* QUOTED PASSAGE:
:::

Francine Pascal and her husband, John, got their start writing for a soap opera called The Young Marrieds, a fact I literally did not know before I settled on how today’s article would begin. They also wrote the notoriously terrible George M.!, a musical about George M. Cohan. (Look, I could keep going on about Francine Pascal, who turns out to be fascinating, but she really deserves her own article. I’ve rearranged the schedule to get to her before 2026, which was my next opening.) Her husband died in 1981, and two years later, she had the idea for a soap opera for kids. A friend suggested she write it as books instead, and you know, she wrote a few of them. Most were written by ghost writers, which I’m pretty sure I knew even as a kid.
This is in no small part because there are a lot of books. There are 181 Sweet Valley High books. There are 85 Sweet Valley University books. There are 152 Sweet Valley Twins books. There are 23 Unicorn Club books. There are a couple of Team Sweet Valley books. There are 32 Sweet Valley Junior High books. There are 88 Sweet Valley Kids books. There are eight Elizabeth books. And, a few years ago, Pascal herself wrote Sweet Valley Confidential, about the Wakefields as young adults—and then apparently even a few books after that.

:::

* DATA EXTRACTS:
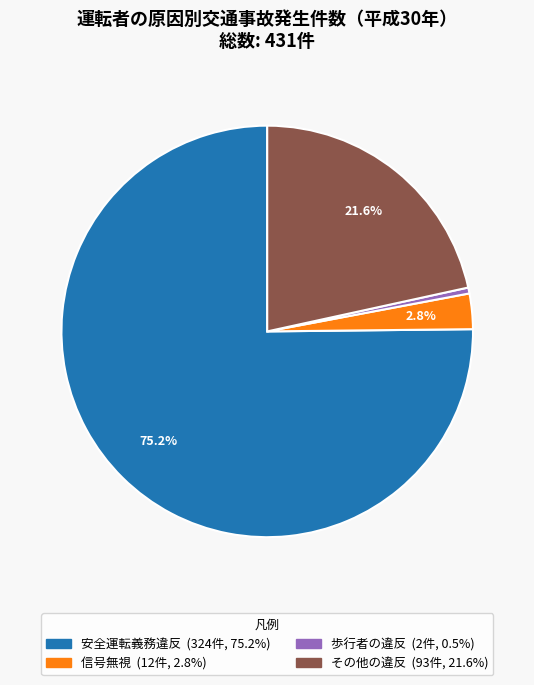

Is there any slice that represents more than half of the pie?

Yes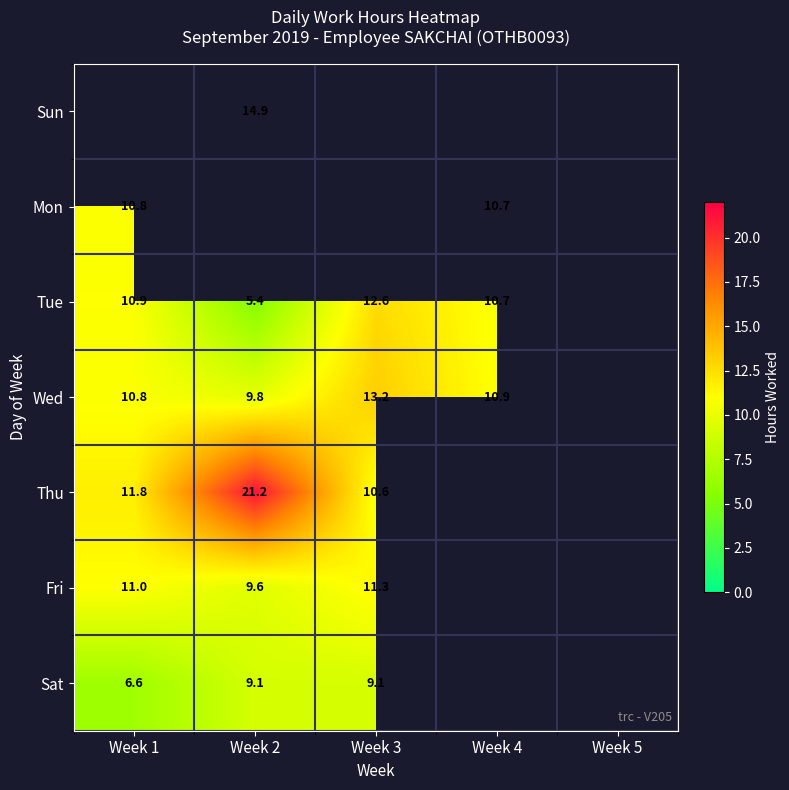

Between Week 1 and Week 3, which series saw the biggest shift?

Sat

:::

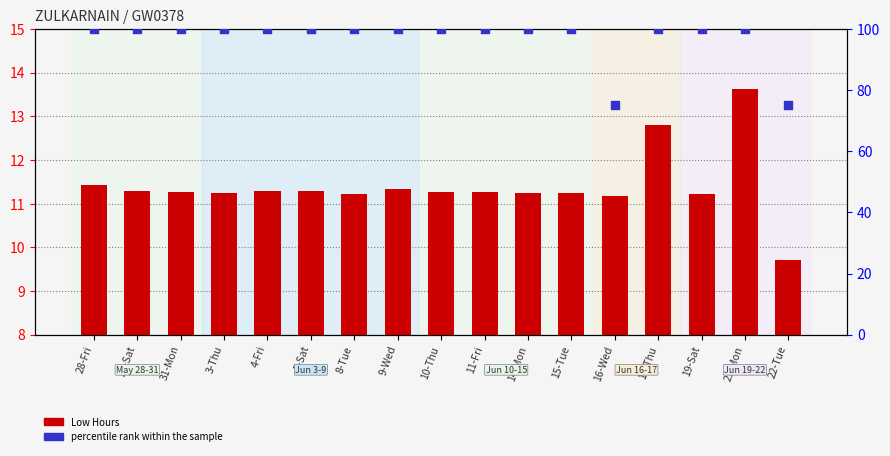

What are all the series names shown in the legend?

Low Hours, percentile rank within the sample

:::

* WHAT THIS TASK INVOLVES: In the passage about Francine Pascal, turn the paragraph that begins "This is in no small part" into a list of the book series and their counts.

* RESULT:
- Sweet Valley High: 181 books
- Sweet Valley University: 85 books
- Sweet Valley Twins: 152 books
- Unicorn Club: 23 books
- Team Sweet Valley: a couple of books
- Sweet Valley Junior High: 32 books
- Sweet Valley Kids: 88 books
- Elizabeth: 8 books
- Sweet Valley Confidential: written by Pascal herself a few years ago, about the Wakefields as young adults, and apparently followed by a few more books